◆ **What you will do**: Write out the lines of the items below without changes, from the line that contains "عبد الصمد بالحاج" through the line that contains "alle 10 in Sala Bolero) dei due seminari", both included. Leave the pictures out.

[Saved data entries]
"""
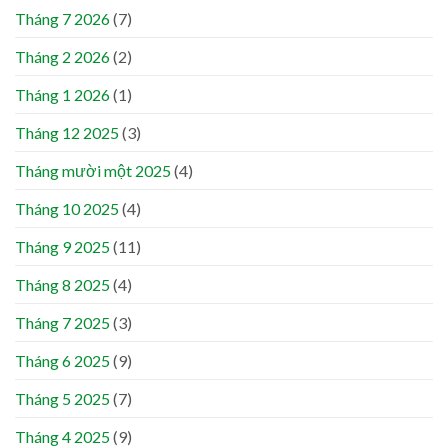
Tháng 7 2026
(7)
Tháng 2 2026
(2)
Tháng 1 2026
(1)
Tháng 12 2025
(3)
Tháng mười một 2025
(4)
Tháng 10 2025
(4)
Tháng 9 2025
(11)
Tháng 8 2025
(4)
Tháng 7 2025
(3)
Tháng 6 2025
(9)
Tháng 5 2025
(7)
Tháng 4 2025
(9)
"""
"""
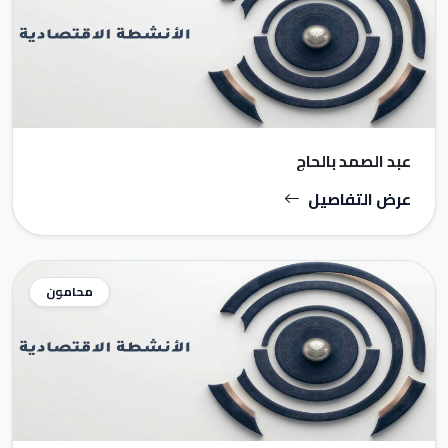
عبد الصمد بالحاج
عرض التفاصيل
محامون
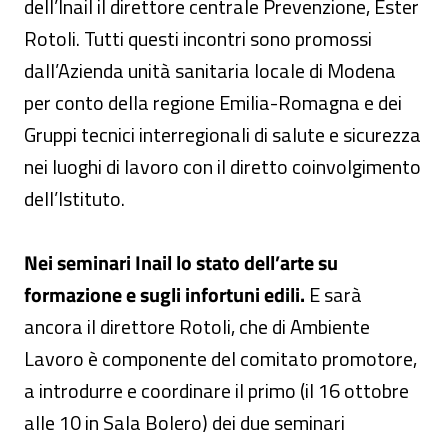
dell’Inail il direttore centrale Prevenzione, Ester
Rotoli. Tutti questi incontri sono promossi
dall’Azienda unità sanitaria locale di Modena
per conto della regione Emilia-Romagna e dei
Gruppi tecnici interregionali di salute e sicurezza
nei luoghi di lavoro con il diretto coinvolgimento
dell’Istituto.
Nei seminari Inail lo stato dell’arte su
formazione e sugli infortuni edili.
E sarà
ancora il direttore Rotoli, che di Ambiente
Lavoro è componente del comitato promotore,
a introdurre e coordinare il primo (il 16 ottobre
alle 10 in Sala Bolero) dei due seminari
"""
◆ **Expected output**:
عبد الصمد بالحاج
عرض التفاصيل
محامون
dell’Inail il direttore centrale Prevenzione, Ester
Rotoli. Tutti questi incontri sono promossi
dall’Azienda unità sanitaria locale di Modena
per conto della regione Emilia-Romagna e dei
Gruppi tecnici interregionali di salute e sicurezza
nei luoghi di lavoro con il diretto coinvolgimento
dell’Istituto.
Nei seminari Inail lo stato dell’arte su
formazione e sugli infortuni edili.
E sarà
ancora il direttore Rotoli, che di Ambiente
Lavoro è componente del comitato promotore,
a introdurre e coordinare il primo (il 16 ottobre
alle 10 in Sala Bolero) dei due seminari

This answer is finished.